Brano:
* * *

«Non parlo di Serie A se no becco altre 3 giornate Certo che a Firenze...»

Milano Quando batti una squadra più forte di te, è sempre un bel colpo. Josè Mourinho strattona Balotelli quando lo spinge in campo e lo carica come un figlio a dispetto di tutte le voci che girano su di loro. A fine gara si perde in un abbraccio appassionato col proprio figlio che lo attendeva all'entrata del tunnel. Emozioni forti: «C’è gente che certe cose non le capisce. Preferisco parlare della partita che dovremo affrontare a Stanford bridge, ci arriverò tranquillo, sono stato a Londra pochi mesi fa, l’impatto c’è già stato». L'Inter finalmente batte una grande in Europa: «Non c’era riuscita col Valencia, col Liverpool, col Manchester, qualcosa vorrà dire. Adesso sono più ottimista, eravamo zero a zero, adesso siamo 2-1 per noi, è normale che sia più ottimista. Sono contento della mia squadra e sono contento per la mia difesa che era tutta diffidata ed è riuscita a non prendere neppure un cartellino giallo in una partita così difficile. Lucio può marcare uno come Drogba, questa mi sembra una buona notizia. Il gol di Julio Cesar? Non so se è dovuto all'incidente che ha avuto domenica».

* * *

Prosegui il brano sulla vittoria dell'Inter e sulle parole di Mourinho, riprendendo subito dopo l'ultima frase. I record non hanno alcun legame con il brano.

Voci di dati archiviate
* * *

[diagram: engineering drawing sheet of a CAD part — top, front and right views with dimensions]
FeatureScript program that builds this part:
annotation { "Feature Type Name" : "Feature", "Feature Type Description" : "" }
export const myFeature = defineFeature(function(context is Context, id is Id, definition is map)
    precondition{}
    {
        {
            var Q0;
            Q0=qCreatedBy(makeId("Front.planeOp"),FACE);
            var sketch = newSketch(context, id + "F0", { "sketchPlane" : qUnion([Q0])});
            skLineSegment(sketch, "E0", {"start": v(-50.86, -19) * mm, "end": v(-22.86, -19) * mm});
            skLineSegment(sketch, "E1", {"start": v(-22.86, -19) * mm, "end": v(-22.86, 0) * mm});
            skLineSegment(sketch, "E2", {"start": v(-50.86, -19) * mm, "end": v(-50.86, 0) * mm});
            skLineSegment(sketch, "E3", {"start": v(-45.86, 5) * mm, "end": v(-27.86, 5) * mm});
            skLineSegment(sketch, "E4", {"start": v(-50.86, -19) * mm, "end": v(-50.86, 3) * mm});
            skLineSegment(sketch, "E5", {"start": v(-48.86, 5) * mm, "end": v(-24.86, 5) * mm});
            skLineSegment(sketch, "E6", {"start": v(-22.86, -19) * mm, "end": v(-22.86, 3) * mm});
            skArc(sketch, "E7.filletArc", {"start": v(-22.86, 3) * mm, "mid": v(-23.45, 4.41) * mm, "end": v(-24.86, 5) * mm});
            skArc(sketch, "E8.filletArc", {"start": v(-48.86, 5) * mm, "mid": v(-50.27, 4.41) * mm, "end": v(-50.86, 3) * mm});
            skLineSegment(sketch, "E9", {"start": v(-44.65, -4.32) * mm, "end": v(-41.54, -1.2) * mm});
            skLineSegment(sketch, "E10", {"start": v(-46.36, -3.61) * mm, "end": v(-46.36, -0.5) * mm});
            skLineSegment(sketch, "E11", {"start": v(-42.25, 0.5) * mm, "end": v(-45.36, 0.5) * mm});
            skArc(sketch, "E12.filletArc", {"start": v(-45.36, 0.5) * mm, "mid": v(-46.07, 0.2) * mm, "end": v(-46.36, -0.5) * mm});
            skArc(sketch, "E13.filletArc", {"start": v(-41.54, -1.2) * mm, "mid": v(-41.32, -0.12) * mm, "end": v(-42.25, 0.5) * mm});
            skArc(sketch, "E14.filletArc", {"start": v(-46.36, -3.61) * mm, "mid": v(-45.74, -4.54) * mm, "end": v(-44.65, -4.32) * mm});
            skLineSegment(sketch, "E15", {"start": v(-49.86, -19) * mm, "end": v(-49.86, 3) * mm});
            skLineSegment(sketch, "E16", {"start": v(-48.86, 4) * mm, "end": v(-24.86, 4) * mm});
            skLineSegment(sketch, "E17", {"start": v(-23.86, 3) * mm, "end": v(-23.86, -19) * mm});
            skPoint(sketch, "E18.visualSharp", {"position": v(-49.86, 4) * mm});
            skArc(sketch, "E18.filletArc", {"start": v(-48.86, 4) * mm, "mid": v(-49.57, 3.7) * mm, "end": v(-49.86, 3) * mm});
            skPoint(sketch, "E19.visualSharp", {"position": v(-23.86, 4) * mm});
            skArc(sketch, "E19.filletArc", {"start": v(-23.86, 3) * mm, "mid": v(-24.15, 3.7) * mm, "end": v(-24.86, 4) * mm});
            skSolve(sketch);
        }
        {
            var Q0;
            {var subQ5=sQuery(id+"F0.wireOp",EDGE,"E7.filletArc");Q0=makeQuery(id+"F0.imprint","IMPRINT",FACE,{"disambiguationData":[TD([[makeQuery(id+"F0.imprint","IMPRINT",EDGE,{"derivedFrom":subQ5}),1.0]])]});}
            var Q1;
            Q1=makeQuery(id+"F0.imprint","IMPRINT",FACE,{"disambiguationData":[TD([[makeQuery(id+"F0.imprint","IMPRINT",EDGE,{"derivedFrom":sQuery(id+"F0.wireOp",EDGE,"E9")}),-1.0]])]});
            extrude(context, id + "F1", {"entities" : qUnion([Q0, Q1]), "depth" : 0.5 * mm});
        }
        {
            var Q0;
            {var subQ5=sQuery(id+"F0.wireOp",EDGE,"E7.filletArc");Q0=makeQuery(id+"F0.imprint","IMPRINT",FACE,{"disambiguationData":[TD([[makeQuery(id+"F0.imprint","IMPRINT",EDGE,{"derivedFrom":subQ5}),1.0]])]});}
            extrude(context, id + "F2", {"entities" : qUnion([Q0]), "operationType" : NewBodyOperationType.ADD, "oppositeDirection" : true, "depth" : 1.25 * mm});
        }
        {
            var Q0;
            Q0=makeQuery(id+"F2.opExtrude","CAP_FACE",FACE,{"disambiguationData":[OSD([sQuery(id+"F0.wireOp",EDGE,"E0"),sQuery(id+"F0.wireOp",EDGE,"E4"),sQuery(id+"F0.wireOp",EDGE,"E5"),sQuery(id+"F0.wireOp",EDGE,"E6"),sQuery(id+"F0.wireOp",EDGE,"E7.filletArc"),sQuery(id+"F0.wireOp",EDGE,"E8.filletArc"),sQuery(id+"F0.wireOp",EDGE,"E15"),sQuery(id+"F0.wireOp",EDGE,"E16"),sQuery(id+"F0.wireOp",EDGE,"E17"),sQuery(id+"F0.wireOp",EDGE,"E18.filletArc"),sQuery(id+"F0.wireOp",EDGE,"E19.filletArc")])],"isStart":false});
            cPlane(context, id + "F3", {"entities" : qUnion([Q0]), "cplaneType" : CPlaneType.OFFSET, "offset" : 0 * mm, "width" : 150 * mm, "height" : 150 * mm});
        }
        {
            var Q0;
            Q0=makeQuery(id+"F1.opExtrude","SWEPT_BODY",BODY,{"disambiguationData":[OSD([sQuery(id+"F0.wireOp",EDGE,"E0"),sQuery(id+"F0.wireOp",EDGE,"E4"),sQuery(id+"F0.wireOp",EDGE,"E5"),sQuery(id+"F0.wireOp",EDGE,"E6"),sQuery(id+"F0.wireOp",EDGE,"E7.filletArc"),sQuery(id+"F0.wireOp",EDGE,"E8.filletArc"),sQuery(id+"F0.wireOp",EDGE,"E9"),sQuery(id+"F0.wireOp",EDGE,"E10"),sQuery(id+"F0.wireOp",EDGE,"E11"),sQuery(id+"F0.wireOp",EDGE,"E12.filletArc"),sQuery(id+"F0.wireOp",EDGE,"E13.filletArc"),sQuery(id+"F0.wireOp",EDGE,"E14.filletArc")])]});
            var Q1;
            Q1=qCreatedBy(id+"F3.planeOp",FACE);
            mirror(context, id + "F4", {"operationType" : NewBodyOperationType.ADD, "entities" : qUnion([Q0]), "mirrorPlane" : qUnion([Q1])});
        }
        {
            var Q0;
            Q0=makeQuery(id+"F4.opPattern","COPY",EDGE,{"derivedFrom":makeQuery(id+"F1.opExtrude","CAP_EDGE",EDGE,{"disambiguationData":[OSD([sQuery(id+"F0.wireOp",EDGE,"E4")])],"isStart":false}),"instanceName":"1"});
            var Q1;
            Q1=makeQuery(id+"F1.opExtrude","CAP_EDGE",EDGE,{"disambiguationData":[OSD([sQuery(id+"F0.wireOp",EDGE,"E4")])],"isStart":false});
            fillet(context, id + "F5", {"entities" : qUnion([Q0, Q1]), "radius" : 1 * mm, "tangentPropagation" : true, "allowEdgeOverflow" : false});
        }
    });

* * *

Risposta:
Adesso però occorre segnare a Londra: «Non ci siamo riusciti lo scorso anno a Manchester ma ci siamo andati molto vicino, possiamo andare là con il grande obiettivo di entrare nei quarti, questa squadra ci può riuscire. Ma sappiamo anche che le nostre speranze sono le loro speranze. Non c’è stata una squadra che ha prevalso sull'altra, o una che si è difesa e l’altra che ha sempre attaccato, ho visto grande equilibrio. Questa sera abbiamo dimostrato di essere anche una squadra di Champions e questa mi sembra già una bella notizia».
Josè molto serio, molto tirato: «Il quarto uomo è stato molto indulgente con me, ha capito che ero frustrato e mi ha concesso qualcosa in più lasciandomi uscire spesso dalla mia area».
Più preoccupato dalla vittoria del Milan o dal ritorno di questo ottavo? «Non fatemi parlare di serie A altrimenti mi prendo altre tre giornate». Poi ci ripensa: «Mi hanno riferito che a Firenze è successa la stessa identica situazione di Bari. Ma mi hanno anche detto che dobbiamo abbassare i toni. E allora abbassiamoli. Quando ero in Portogallo e ho sentito parlare di calciopoli io mi sono vergognato di dare da mangiare ai miei figli con il calcio. Ma dobbiamo abbassare i toni, me lo avete chiesto e io lo faccio».
Rigori? Josè nicchia: «Fosse capitato nell’area del Chelsea, avrei voluto il rigore». E a chi sottolinea la sincerità ribatte: «L’Italia non mi cambia, sono arrivato onesto e finirò onesto». Ancelotti non ne parla neanche, dice solo che poteva essercene almeno uno, ma ha evitato commenti, in stile molto british: «Non sono più abituato a commentare questi episodi. La trattenuta è abbastanza netta, ma non sono più abituato, mi dispiace. In fondo il risultato non è così male, l’Inter è una squadra molto più imprevedibile degli altri anni. Dico solo che per come abbiamo giocato, non meritavamo di perdere. Drogba male? No, proprio non direi».